Dataset content:
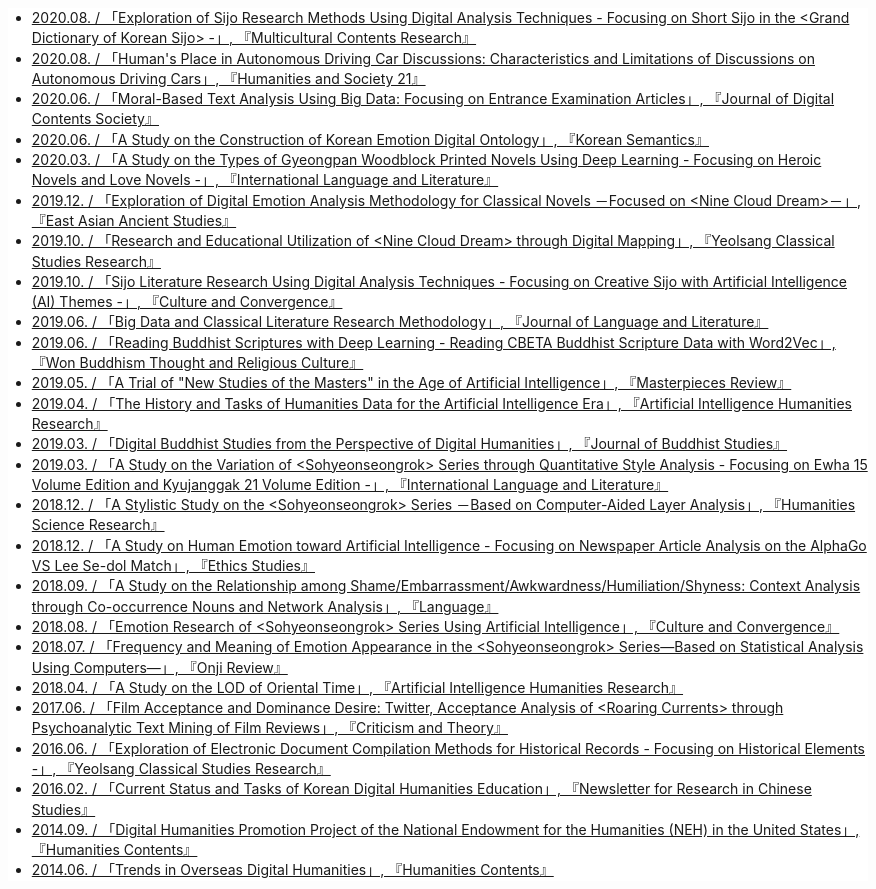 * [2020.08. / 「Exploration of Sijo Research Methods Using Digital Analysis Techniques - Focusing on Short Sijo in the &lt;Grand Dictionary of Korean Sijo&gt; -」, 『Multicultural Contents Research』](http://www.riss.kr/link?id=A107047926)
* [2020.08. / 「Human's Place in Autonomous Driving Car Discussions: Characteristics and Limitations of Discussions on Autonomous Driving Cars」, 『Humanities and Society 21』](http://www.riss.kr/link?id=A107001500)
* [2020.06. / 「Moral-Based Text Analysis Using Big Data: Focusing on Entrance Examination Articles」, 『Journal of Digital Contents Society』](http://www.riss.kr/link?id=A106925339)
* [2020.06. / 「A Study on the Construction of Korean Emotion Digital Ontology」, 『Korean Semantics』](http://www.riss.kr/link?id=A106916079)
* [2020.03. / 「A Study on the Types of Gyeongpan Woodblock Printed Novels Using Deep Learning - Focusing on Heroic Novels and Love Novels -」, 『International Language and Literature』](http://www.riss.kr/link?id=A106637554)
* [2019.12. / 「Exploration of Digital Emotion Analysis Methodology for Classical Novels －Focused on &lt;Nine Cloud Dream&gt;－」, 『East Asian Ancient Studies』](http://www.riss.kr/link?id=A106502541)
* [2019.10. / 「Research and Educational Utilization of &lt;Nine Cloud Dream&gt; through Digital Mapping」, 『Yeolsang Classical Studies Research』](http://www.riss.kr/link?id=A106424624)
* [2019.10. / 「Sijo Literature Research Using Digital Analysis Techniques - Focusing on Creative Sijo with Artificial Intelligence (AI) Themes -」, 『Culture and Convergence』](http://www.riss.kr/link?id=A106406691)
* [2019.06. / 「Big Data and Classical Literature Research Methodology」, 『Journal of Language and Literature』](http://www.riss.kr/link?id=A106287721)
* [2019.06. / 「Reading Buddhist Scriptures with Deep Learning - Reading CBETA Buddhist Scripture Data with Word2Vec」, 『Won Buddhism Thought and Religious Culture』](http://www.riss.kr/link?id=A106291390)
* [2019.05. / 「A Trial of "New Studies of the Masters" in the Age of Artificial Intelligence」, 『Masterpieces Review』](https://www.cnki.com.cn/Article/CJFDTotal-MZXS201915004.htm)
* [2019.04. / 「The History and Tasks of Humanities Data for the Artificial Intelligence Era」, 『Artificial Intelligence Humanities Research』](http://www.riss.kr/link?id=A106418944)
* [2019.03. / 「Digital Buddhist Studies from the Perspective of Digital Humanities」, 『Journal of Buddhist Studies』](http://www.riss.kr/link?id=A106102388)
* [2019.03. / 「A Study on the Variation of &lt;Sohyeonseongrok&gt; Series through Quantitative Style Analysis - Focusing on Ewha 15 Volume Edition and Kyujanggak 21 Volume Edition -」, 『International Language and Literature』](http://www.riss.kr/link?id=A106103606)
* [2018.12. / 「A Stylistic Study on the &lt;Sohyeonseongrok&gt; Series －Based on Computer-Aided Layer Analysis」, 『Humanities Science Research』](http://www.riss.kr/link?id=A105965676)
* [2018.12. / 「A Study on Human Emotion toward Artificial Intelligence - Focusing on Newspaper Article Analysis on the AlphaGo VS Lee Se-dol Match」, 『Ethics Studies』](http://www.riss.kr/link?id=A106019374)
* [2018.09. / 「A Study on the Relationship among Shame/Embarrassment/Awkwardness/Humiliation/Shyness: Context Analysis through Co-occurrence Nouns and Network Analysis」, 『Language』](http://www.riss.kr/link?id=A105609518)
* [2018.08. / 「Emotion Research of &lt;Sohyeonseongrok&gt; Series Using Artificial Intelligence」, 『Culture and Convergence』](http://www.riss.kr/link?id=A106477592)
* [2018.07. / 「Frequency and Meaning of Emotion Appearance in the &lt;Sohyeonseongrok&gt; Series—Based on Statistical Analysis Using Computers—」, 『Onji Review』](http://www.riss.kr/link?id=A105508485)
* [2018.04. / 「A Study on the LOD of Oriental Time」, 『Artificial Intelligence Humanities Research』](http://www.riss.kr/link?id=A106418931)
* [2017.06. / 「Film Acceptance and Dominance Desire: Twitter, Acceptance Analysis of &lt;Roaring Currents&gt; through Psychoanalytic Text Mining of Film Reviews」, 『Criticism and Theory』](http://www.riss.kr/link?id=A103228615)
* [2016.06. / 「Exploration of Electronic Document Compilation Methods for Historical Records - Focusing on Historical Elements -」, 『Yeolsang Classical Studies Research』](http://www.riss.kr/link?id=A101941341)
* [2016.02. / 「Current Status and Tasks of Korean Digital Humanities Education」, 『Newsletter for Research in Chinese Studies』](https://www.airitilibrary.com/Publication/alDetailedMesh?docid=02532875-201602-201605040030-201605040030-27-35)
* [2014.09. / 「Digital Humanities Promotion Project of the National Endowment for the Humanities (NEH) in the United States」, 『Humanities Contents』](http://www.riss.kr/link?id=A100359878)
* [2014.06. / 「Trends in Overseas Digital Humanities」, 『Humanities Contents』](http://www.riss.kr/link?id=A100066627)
==
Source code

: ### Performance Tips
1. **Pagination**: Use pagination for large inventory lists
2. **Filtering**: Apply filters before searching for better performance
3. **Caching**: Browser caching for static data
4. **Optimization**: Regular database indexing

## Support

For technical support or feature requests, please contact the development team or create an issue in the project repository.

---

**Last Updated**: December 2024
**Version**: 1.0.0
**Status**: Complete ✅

Task description:
Within the data above, repeat exactly the lines from the one bearing "[2020.08. / 「Exploration" through the one bearing "[2019.04. / 「The". Include no pictures and nothing else.

Result:
 * [2020.08. / 「Exploration of Sijo Research Methods Using Digital Analysis Techniques - Focusing on Short Sijo in the &lt;Grand Dictionary of Korean Sijo&gt; -」, 『Multicultural Contents Research』](http://www.riss.kr/link?id=A107047926)
* [2020.08. / 「Human's Place in Autonomous Driving Car Discussions: Characteristics and Limitations of Discussions on Autonomous Driving Cars」, 『Humanities and Society 21』](http://www.riss.kr/link?id=A107001500)
* [2020.06. / 「Moral-Based Text Analysis Using Big Data: Focusing on Entrance Examination Articles」, 『Journal of Digital Contents Society』](http://www.riss.kr/link?id=A106925339)
* [2020.06. / 「A Study on the Construction of Korean Emotion Digital Ontology」, 『Korean Semantics』](http://www.riss.kr/link?id=A106916079)
* [2020.03. / 「A Study on the Types of Gyeongpan Woodblock Printed Novels Using Deep Learning - Focusing on Heroic Novels and Love Novels -」, 『International Language and Literature』](http://www.riss.kr/link?id=A106637554)
* [2019.12. / 「Exploration of Digital Emotion Analysis Methodology for Classical Novels －Focused on &lt;Nine Cloud Dream&gt;－」, 『East Asian Ancient Studies』](http://www.riss.kr/link?id=A106502541)
* [2019.10. / 「Research and Educational Utilization of &lt;Nine Cloud Dream&gt; through Digital Mapping」, 『Yeolsang Classical Studies Research』](http://www.riss.kr/link?id=A106424624)
* [2019.10. / 「Sijo Literature Research Using Digital Analysis Techniques - Focusing on Creative Sijo with Artificial Intelligence (AI) Themes -」, 『Culture and Convergence』](http://www.riss.kr/link?id=A106406691)
* [2019.06. / 「Big Data and Classical Literature Research Methodology」, 『Journal of Language and Literature』](http://www.riss.kr/link?id=A106287721)
* [2019.06. / 「Reading Buddhist Scriptures with Deep Learning - Reading CBETA Buddhist Scripture Data with Word2Vec」, 『Won Buddhism Thought and Religious Culture』](http://www.riss.kr/link?id=A106291390)
* [2019.05. / 「A Trial of "New Studies of the Masters" in the Age of Artificial Intelligence」, 『Masterpieces Review』](https://www.cnki.com.cn/Article/CJFDTotal-MZXS201915004.htm)
* [2019.04. / 「The History and Tasks of Humanities Data for the Artificial Intelligence Era」, 『Artificial Intelligence Humanities Research』](http://www.riss.kr/link?id=A106418944)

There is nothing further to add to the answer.